Während die einzelnen Kapitel anfangs stringent aufeinander aufbauen, wird das Buch im letzten Drittel streckenweise wirr. Das Durchregieren-Können des Wirtschaftsmanns scheint durch, so als könne man ein über Jahrzehnte gewachsenes System politischer Beziehungen im Hau-Ruck-Verfahren reformieren. Grassmann hätte besser daran getan, sich auf Vorschläge zur besseren Regulierung der Wirtschaft zu beschränken, statt eine allgemeine Demokratiekritik samt Bildungs- und Verfassungsreform anzugehen.
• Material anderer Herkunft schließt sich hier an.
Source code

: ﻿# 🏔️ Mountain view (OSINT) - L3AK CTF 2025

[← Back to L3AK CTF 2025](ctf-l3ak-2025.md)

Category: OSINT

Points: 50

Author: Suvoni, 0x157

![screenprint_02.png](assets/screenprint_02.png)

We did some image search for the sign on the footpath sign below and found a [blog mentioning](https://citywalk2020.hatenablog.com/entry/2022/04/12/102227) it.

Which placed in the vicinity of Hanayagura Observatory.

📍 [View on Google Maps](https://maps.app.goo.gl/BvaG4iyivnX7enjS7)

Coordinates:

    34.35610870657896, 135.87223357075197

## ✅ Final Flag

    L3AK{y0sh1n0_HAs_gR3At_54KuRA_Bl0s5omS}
Eine Nummer kleiner wäre hier mehr gewesen.

Aus einer anderen Ecke kommt Heike Holdinghausen: Die taz-Redakteurin befasst sich in ihrem Beruf schon seit Jahren mit dem umweltrelevanten Thema Rohstoffpolitik. Ihr Buch hat den ambitionierten Untertitel „Was jetzt für eine zweite ökologische Wende zu tun ist“. Holdinghausen analysiert in vier großen Abschnitten (Klimawandel/Artensterben, Energie, Mobilität, Agrar), wo die deutsche Umweltpolitik festhängt und warum es ihr nicht gelingt, ihre verpflichtenden Ziele halbwegs zu erreichen.

Im ersten Abschnitt werden auf rund 40 Seiten noch einmal die besorgniserregenden Befunde von Biologie und Klimaforschung aufgeführt. Holdinghaus beschreibt hier auch verschiedene technokratische Lösungsansätze wie Geoengineering und Genbanken und warum sie sie für problematisch hält. Ein weiteres Kapitel des ersten Abschnitts befasst sich mit dem Einfluss des Finanzwesens auf das Umweltverhalten.

Die drei Folgeabschnitte analysieren jeweils in mehreren Kapiteln die Themen Energie, Mobilität und Agrar im Detail. Sie bringen dabei auch Beispiele, die die Autorin für vorbildlich hält. Auf Wirtschaft und Markt mag sie sich dabei nach den Erfahrungen der vergangenen Jahre nicht mehr so recht verlassen. Beispielhaft findet auch sie die Idee der Gemeinwohlökonomie. Das aktuelle politische Personal der Bundesrepublik begreift Holdinghausen nicht unbedingt als Hoffnungsschimmer. Sie setzt daher eher auf basisdemokratische Elemente einer- und Europa andererseits.

Das Buch ist gut geschrieben und liest sich flüssig. Die gedanklichen Linien werden konsequent zu Ende geführt. Wer sich in Umweltthemen auskennt, wird hier allerdings wenig Neues finden.

Bibliographie:

Peter H. Grassmann: Zähmt die Wirtschaft! Ohne bürgerlilche Einmischung werden wir die Gier nicht stoppen. Westend-Verlag, Frankfurt, 2019, broschiert, 255 Seiten, 22 Euro, ISBN 978-3-86489-248-6

Heike Holdinghausen: Uns Stinkt`s. Was jetzt für eine zweite ökologische Wende zu tun ist. Westend-Verlag, Frankfurt, 2019. broschiert, 238 Seiten, 20 Euro. ISBN 9-783864 892394.